Monday, November 06, 2017

Aunt Emma's diary … #2



You're right AC. I do have one more highlight from her diary but this will be the last.

I was born on February 15th, 1933 … the youngest of five girls. My mother sketched this picture of me while we were both still in the hospital. We were living in New Jersey at the time, far from elderly & austere Aunt Emma in Brattleboro, Vt. As I mentioned in my last entry I was given many of her diaries after she died and I was pleased to see that I had the 1933 one. 

Of course I was interested in reading what she wrote about my birth. Surely she would wax a bit poetic about such a huge event. I quickly turned to Feb. 15th and was surprised to see nothing written there but the weather report and her expenditure of 6 cents on two postal stamps.

So I turned the page and there it was … not quite the glowing report that I had hoped. Instead she wrote: “phone call from Jimmie this morning told us that Ruth had a 5th girl. Her name is Virginia. We had no idea that Ruth was pregnant”.   


Oh well … as Arkansas Patti commented on my last blog: “Perhaps she left out the good stuff as in those days it might not be seemly”. That is a small comfort but I bet she just left out the “sweet and precious” part that my dad was sure to have said !
 

6 Comments:

Blogger Beatrice P. Boyd said...

Ginnie, I enjoyed reading this and the previous posts about your very frugal and practical Aunt Emma. Apparently, she was also sparse with enjoying happy family news. I did smile after reading the post about how she saved the toilet paper after a Halloween prank.

4:44 PM  
Blogger Marie Smith said...

Lol. That aunt was really something, Ginnie. 🙂

4:46 PM  
Blogger Anvilcloud said...

That drawing is a nice keepsake for you.

Today we give such positive reinforcement to children, but some of the older generation believed that the opposite was appropriate -- to keep kids humble and striving, I suppose. Not that this fits Aunt Emma necessarily, but it made an association in my head.

3:14 AM  
Blogger Arkansas Patti said...

I love that drawing. How wonderful that it has survived. It is just precious. Your Mom was talented.
One sure has to feel for Aunt Emma's rather bleak life. Her life may not have actually been bleak (I mean you entered it in grand style) but her view of it was. So sad.

8:38 AM  
Blogger possum said...

I remember that drawing... as AP said, it is precious.
Of course we will never know what your Aunt really thought about things... it was not in her upbringing to share any of these emotions.
Reading your posts about her made me think of Christina Baker Kline's latest book, A Piece of the World: A Novel, about Christina Olson.
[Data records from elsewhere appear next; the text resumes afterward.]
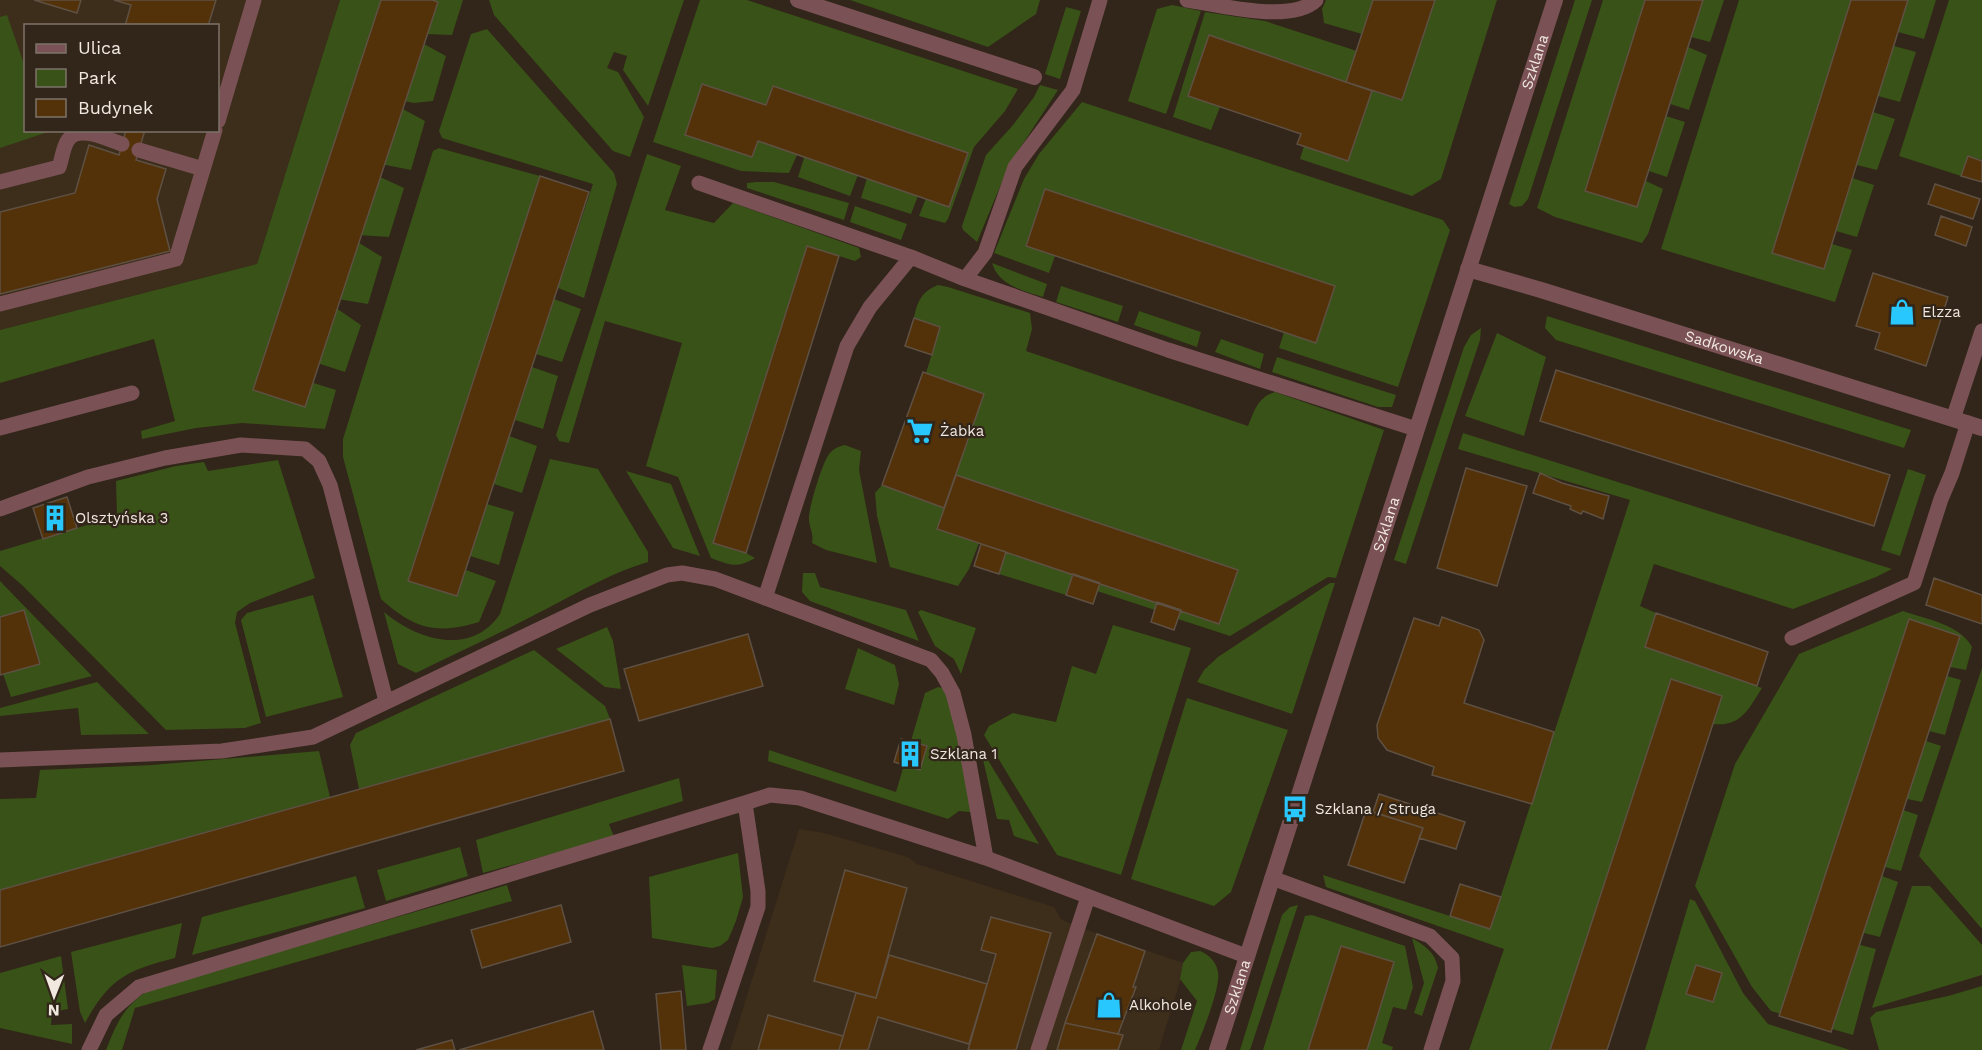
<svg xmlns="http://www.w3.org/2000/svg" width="1982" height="1050" font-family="'Work Sans',sans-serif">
	<rect width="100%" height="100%" fill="#322519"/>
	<path fill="#3d2d1b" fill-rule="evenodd" d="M0 0H340L257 264 0 330ZM26 26H218V130H26Z
		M799 829 824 833 908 857 917 864 1054 907 1061 919 1078 927 1183 963 1181 978 1159 1050H730Z"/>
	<path fill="#385217" d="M340 0H463L452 35 426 34 424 44 446 56 433 101 414 103 404 101 401 108 425 121 411 170 381 164 378 176 404 188 389 237 358 235 356 241 382 257 368 304 338 299 336 308 361 325 345 372 311 361 304 380 336 390 325 429 242 423 196 428 142 439 141 431 175 421 154 339 0 383V330L257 264Z
		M489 0H684L648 106 623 70 627 56 614 52 607 68 618 72 644 117 630 157 613 151 494 15Z
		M700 0H747L1018 89 1005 111 974 147 948 219 945 223 919 216 926 198 918 196 911 214 861 198 867 178 858 175 850 196 798 177 804 158 797 155 789 173 741 171 653 142Z
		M850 0H1040L1036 14 988 47Z
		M1326 0H1373L1362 34 1324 23 1322 9Z
		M1434 0H1497L1441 179 1412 196 1300 159 1304 146 1348 161 1372 91 1400 100Z
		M1575 0H1592L1528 199 1522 206 1514 207 1509 204Z
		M1603 0H1724L1710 42 1691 37 1688 47 1707 55 1689 110 1670 104 1666 116 1685 122 1667 177 1649 171 1646 181 1663 189 1648 234 1642 243 1555 217 1537 208Z
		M1739 0H1936L1924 39 1898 32 1894 46 1916 52 1900 102 1878 96 1873 112 1895 119 1877 170 1857 165 1852 178 1874 185 1857 237 1836 231 1832 244 1852 250 1835 302 1661 249Z
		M1949 0H1982V160L1968 156 1961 176 1899 156Z
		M1172 5 1201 11 1166 114 1128 101 1157 9Z
		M1066 7 1081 11 1060 79 1045 74Z
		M1205 12 1265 21 1357 51 1346 82 1188 95 1220 107 1211 130 1173 117Z
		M7 15 25 67 26 130 48 132 0 148V17Z
		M487 29 614 173 617 184 584 298 558 288 593 184 442 138 439 131 471 34Z
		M1040 85 1058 90 1009 165 977 242 963 230 962 226 986 155 1013 125 1034 97Z
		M1082 102 1443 220 1450 230 1398 387 1279 348 1284 332 1045 189 1026 246 1055 256 1049 273 994 253 1024 179 1039 154Z
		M439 148 540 176 408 580 457 596 466 570 496 581 479 622C437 635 414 629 381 599L343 457V439L433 151Z
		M647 154 681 166 665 210 714 223 733 203 859 248 861 257 855 261 807 246 713 542 746 553 755 558C736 569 730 565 711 558L678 477 646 466 682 343 605 321 569 443 559 441 556 435Z
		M756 182H774L849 203 844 220 747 188V183Z
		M855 206 907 224 901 240 850 222Z
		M992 263 1047 284 1043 297C1024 291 998 285 992 263Z
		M938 285 948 287 1030 313 1032 329 1026 351 1248 426C1255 410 1257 398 1275 392L1384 430 1336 578 1328 577 1230 636 1178 619 1181 611 1219 623 1237 570 956 475 926 373 940 327 914 318C917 302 922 291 938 285Z
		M1061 286 1123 306 1118 322 1056 302Z
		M554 299 581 309 562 362 536 354Z
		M1139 311 1201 332 1197 347 1134 325Z
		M1547 316 1911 430 1904 448 1556 340 1545 328Z
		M1481 328 1480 340 1406 564 1394 560 1464 347 1471 335Z
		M1497 333 1546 357 1524 436 1465 416Z
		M1221 339 1264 354 1260 369 1215 352Z
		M1277 357 1396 395 1392 407H1378L1272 372Z
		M532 367 558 376 543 429 515 420Z
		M1463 433 1892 569 1876 577 1793 609 1654 564 1640 606 1656 613 1645 647 1762 688C1748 710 1741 727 1713 724L1722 696 1671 680 1550 1050H1469L1504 949 1326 887 1323 875 1490 929 1630 500 1458 449Z
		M509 436 537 446 522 493 494 484Z
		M845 445 861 451 859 470 877 563 826 550 812 543C814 531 808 527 809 516 810 504 822 464 829 454 833 449 839 446 845 445Z
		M550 459 598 469 648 552V562C613 572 581 591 548 608 505 631 460 651 416 673L398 664 384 612C417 640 471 657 500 614Z
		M278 460 315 578 250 603 237 612 235 623 261 723 245 728 166 730 23 586 0 566V551L117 516 116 481 176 466 204 462 208 471Z
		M1908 469 1926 475 1900 556 1881 550Z
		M626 471 671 484 700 556 673 548Z
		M882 485 944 508 937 529 979 543 969 569 958 586 890 567 877 516 875 493Z
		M487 504 514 512 499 565 470 556Z
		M1006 552 1073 574 1066 595 999 574Z
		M803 573H815L820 587 906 610 919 641 810 601 802 592Z
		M0 581 92 676 11 697 3 674 39 664 0 617Z
		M1100 583 1157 602 1155 610 1097 591Z
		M1330 583H1335L1292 714 1197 682 1204 670 1218 657Z
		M313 595 343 697 266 717 241 620 247 613Z
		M921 610 976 628 961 674 954 659 935 646 918 612Z
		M1903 611C1926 619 1961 625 1972 647L1966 670 1950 667 1947 676 1961 680 1945 735 1929 731 1926 741 1941 746 1922 802 1907 799 1903 810 1918 815 1901 871 1885 867 1882 876 1898 882 1880 937 1864 933 1860 945 1876 949 1853 1035 1771 1011 1752 987 1695 886 1735 764 1799 654Z
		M1113 625 1191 648 1121 875 1057 855 984 735 989 726 1013 713 1056 722 1072 666 1096 674Z
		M607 627 613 641 621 689 605 687 556 649Z
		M858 648 895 665 899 684 894 705 845 689Z
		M534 650 605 706 610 719 359 789 350 745 356 733Z
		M1982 668V929L1919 856Z
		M97 682 149 734 81 735 78 708 0 716V708Z
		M938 687 945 689 973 789 970 812 959 811 948 819 768 761 769 750 896 792 925 693Z
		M1187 698 1288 730 1231 892 1214 906 1131 879Z
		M980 747 1039 844 1014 836 1009 820 997 819Z
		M319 751 330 797 0 890V799L36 798 40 770 152 765Z
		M679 778 683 801 609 824 614 837 483 873 476 840Z
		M460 847 468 876 386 901 377 870Z
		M738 853 743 897 736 921 728 940 720 946 712 948 652 938 649 877Z
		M356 876 365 908 192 955 202 917Z
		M507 885 512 901 135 1008 122 1050H106C117 1022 124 1006 150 989Z
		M1912 886H1930L1982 945V975L1872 1008Z
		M1690 899 1695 901 1743 993 1768 1024 1850 1050H1645Z
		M1298 905 1250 1050H1240L1282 915 1290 907Z
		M1312 915 1405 946 1413 987 1406 1010 1393 1007 1382 1043 1393 1047 1392 1050H1263L1305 916Z
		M182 923 175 958C127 970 109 979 85 1023L80 1012 71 952Z
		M1412 938C1425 946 1435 952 1438 968L1422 1016 1414 1013 1424 983Z
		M1200 951C1209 955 1216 961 1218 972 1221 987 1202 1034 1195 1050H1181L1197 1001 1180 979 1183 963 1191 952Z
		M61 956 68 1009 52 1012 51 1025 72 1024V1044L0 1028V973Z
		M682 965 717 970 715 999 708 1003 687 1006Z
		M1982 986V1050H1879L1870 1018 1876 1012 1948 996Z"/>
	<path fill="#533209" stroke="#5e5043" stroke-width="1.5" d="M34 0H81L77 13Z
		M114 0H216L208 26H125L131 5Z
		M381 0H432L438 2 305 407 253 390Z
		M1373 0H1435L1402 100 1346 82Z
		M1645 0H1703L1637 207 1585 191Z
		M1851 0H1908L1824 269 1772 253Z
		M1209 35 1372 91 1348 161 1297 144 1301 134 1188 96Z
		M702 84 766 105 773 86 968 153 949 207 758 141 752 157 685 135Z
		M126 130H145L136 160 166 169 157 199 170 251 0 294V212L75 193 89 145 119 155Z
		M1968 156 1982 161V182L1961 176Z
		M540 176 589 192 457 596 408 581Z
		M1935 184 1980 199 1973 219 1928 204Z
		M1045 189 1335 286 1316 343 1026 246Z
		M1941 216 1972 227 1966 246 1935 235Z
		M807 246 839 256 746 553 713 543Z
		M1873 273 1948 297 1926 366 1875 349 1880 333 1856 326Z
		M914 318 940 327 932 355 905 346Z
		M1556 370 1890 475 1874 526 1540 421Z
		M923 372 984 394 944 508 882 485Z
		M1466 468 1527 486 1497 586 1437 568Z
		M1540 473 1562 483 1609 496 1603 519 1583 511 1581 514 1570 509 1571 506 1533 493Z
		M956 475 1238 570 1219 624 937 529Z
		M67 497 77 528 43 539 33 508Z
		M981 544 1006 552 999 574 974 566Z
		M1073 574 1100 583 1093 604 1066 595Z
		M1934 578 1982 595V624L1926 605Z
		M1157 602 1181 610 1174 630 1151 622Z
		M24 610 40 664 0 675V617Z
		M1656 613 1768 652 1757 686 1645 647Z
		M1442 617 1479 630 1484 640 1464 703 1554 732 1532 804 1432 775 1434 767 1387 750 1378 738 1377 725 1414 618 1439 626Z
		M1909 619 1960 636 1831 1032 1779 1016Z
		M748 634 763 686 639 721 624 669Z
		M1671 679 1722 696 1607 1050H1550Z
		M610 719 624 771 0 947V890Z
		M901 739 927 746 920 770 894 762Z
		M1379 794 1465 822 1456 849 1419 838 1423 828 1373 812Z
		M1366 810 1423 828 1404 883 1348 865Z
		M845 870 907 888 876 998 814 981Z
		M1460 884 1501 897 1490 929 1450 916Z
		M561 905 571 942 482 968 471 930Z
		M991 917 1051 933 1016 1050H968L996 954 981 950Z
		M1097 934 1145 951 1133 987H1136L1118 1034 1065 1023Z
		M1341 946 1394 962 1367 1050H1308Z
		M889 955 987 984 969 1044 878 1017 868 1050H839L856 993 876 998Z
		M1696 965 1722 973 1713 1002 1686 994Z
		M681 991 686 1050H661L656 994Z
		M593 1011 604 1050H459Z
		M768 1015 843 1036 839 1050H758Z
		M1065 1023 1123 1035 1118 1050H1057Z
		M452 1040 455 1050H416Z"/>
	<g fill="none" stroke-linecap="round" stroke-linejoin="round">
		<path stroke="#7a5256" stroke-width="15" d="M1187 0C1219 5 1291 24 1316 0
			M218 121 254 0
			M139 150 203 169
			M0 182 59 167C62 159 63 147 68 140 78 124 109 140 122 144
			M699 183 911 257
			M965 279 1168 350 1416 429
			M0 304 176 259 215 130
			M1953 419 1982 331
			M0 428 132 393
			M0 509 88 477 165 458 241 445 305 449 319 461 330 485 386 701
			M765 598 847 346 870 307 911 257 965 279 985 253 1015 167 1073 90 1100 0
			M1792 638 1914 583 1941 499 1952 473 1968 423
			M0 760 222 751 313 737 590 605 667 575 682 573 715 579 931 660 942 673 953 693 964 735 986 858 1246 956
			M1272 878 1430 936 1452 958 1453 981 1431 1050
			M89 1050 106 1015 139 987 745 803
			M710 1050 758 907V891L745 803 770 795 800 798 986 858
			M1038 1050 1088 897"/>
		<path stroke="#7a5256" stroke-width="16" d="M798 0 1034 77"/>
		<g stroke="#7a5256" stroke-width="16">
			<path id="s1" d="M1468 269 1541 290 1982 428"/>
			<path id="s2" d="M1217 1050 1555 0"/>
		</g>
	</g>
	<defs>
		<g id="shop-bare" transform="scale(2.07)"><path d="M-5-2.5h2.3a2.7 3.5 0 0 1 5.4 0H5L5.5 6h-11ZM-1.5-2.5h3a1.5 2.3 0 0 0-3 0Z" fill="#28c8ff" stroke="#322519" stroke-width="2.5" paint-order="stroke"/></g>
		<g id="supermarket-bare" transform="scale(2.07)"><path d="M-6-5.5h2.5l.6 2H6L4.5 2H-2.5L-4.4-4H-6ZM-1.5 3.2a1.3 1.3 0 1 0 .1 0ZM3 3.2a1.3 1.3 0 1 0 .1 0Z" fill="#28c8ff" stroke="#322519" stroke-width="2.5" paint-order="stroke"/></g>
		<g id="building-bare" transform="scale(2.07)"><path d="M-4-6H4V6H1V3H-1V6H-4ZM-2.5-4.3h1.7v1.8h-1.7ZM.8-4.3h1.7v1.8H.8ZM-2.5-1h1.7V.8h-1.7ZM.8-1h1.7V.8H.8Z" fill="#28c8ff" stroke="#322519" stroke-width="2.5" paint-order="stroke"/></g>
		<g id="bus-bare" transform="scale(2.07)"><path d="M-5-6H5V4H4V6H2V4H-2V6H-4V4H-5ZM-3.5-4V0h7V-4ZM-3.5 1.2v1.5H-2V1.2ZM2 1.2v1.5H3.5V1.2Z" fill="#28c8ff" stroke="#322519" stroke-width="2.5" paint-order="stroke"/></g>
	</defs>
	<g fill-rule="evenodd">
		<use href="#shop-bare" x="1902" y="312"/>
		<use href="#supermarket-bare" x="920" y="431"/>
		<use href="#building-bare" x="55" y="518"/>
		<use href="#building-bare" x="910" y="754"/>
		<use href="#bus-bare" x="1295" y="809"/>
		<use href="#shop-bare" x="1109" y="1005"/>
	</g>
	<g text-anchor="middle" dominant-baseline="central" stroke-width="4.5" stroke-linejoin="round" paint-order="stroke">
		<g font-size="15" fill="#f1e8e0" stroke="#322519">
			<text stroke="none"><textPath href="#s2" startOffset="1038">Szklana</textPath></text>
			<text stroke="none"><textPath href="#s1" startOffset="268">Sadkowska</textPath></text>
			<text stroke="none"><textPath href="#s2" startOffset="552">Szklana</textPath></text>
			<text stroke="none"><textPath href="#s2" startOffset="66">Szklana</textPath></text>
		</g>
		<g font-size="15" fill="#f1e8e0" stroke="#322519" text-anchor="start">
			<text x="1922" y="312">Elzza</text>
			<text x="940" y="431">Żabka</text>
			<text x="75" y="518">Olsztyńska 3</text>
			<text x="930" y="754">Szklana 1</text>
			<text x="1315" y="809">Szklana / Struga</text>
			<text x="1129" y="1005">Alkohole</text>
		</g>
	</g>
	<rect x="24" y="24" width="195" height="108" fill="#322519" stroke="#7e7369" stroke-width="1.5"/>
	<rect x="36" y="44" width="30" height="9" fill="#7a5256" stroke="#7e7369" stroke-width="1.5"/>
	<text x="78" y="54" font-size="18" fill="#f1e8e0">Ulica</text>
	<rect x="36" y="69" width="30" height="18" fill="#385217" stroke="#7e7369" stroke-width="1.5"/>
	<text x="78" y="84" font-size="18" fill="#f1e8e0">Park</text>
	<rect x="36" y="99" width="30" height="18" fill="#533209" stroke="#7e7369" stroke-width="1.5"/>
	<text x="78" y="114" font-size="18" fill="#f1e8e0">Budynek</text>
	<g transform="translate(54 996) rotate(181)" stroke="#322519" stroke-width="4.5" paint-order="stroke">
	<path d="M0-4.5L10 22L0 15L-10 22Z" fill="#f1e8e0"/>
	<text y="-9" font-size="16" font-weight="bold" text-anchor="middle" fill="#f1e8e0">N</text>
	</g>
</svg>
As you know, I am involved with the Brandywine Museum in Chadds Ford that contains many of the Andrew Wyeth paintings (as well as his father, NC, son Jamie, and other relatives) and Christina Olson was the woman in the field in the painting Christina's World, the painting that brought great fame to Andrew.
Christina was a New England spinster born in Cushing, Maine in 1893, I think it was... Having taught a unit on the Wyeth family in high school and elementary school, I knew a bit about Christina's struggles in life thru Andrew's paintings. And even tho Kline's book is a novel, I also know it was thoroughly researched and is probably as accurate or even more accurate than many biographies.
I really think you would enjoy the book as it gives a feeling for that generation of New England women, and a feel for remaining unwed at that time in history. It is not a 'happy' book as Christina had some serious physical issues... she was crawling thru that field because she could not walk, crawling was how she got around and maintained her independence such as it was.
Andrew Wyeth's wife's family had a summer place not far from the Olson's and Betsy Wyeth knew her as a girl - and brought Andrew to meet Christine before she married him.
If you know the Wyeth's or just some of Andrew's paintings, you will have to be pulled into this book and the lives of these people. And in reading it, I know it helped me understand some of my old aunties born back in the 1890s- and their lives that were so foreign to my 'modern' world.

Thanks for your post. I am sure your Auntie was beyond thrilled with your birth and how sad she was unable to let anyone know how much she must have loved you.

8:45 AM  
Blogger joared said...

Knowing my grandmother who was a young woman in the late 1800’s and my own mother, her brother’s and sisters some of whom lived in that period, they could be a very reserved lot. Likely recording any personally revealing thoughts or other matters would not have occurred — just the facts, ma’m. She would likely have had feelings for you, but writing about her feelings seems not to be her pattern, especially if you don’t find her doing so much on others elsewhere.